In the entries that follow, the first line to write out is the one containing "fx_px: 1081", and the last is the one containing "focal_mm: 29". Reproduce that stretch exactly, with nothing before or after it.

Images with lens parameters
========
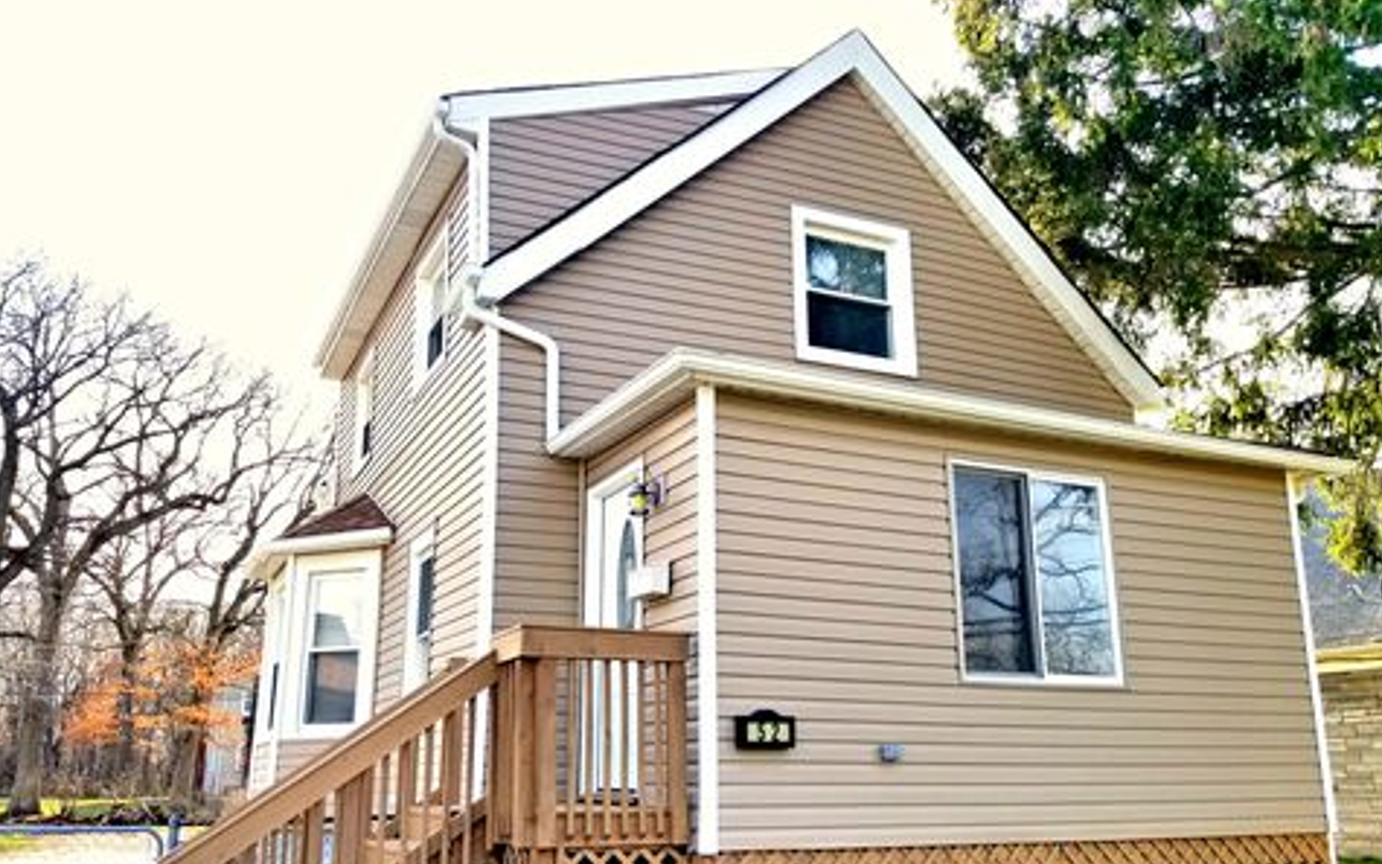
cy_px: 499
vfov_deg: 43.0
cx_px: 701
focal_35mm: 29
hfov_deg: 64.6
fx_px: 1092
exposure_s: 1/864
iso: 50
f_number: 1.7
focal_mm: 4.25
========
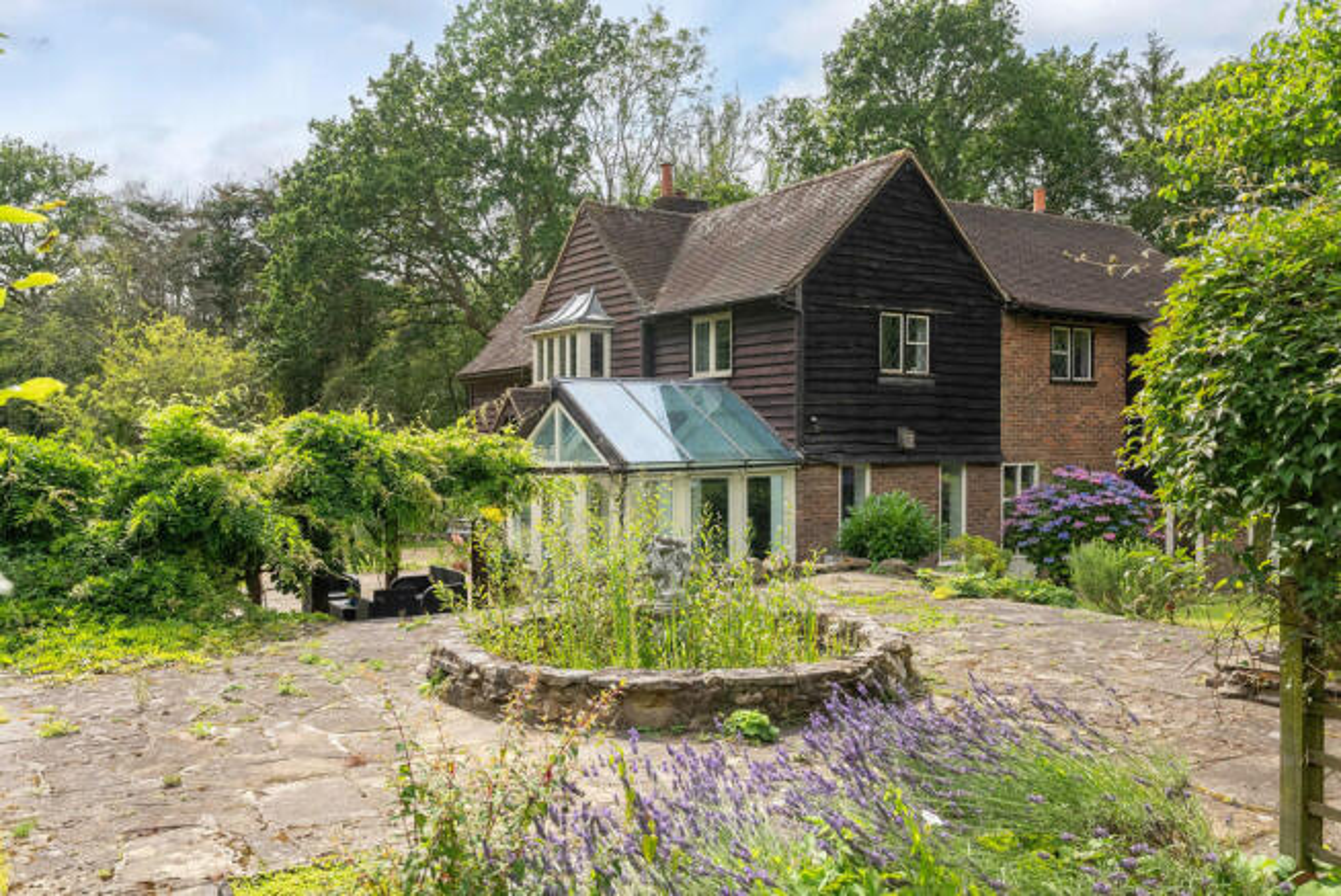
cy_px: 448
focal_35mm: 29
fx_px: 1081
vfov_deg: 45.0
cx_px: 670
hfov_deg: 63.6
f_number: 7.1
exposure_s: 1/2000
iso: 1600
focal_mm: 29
========
EXPECTED ANSWER
fx_px: 1081
vfov_deg: 45.0
cx_px: 670
hfov_deg: 63.6
f_number: 7.1
exposure_s: 1/2000
iso: 1600
focal_mm: 29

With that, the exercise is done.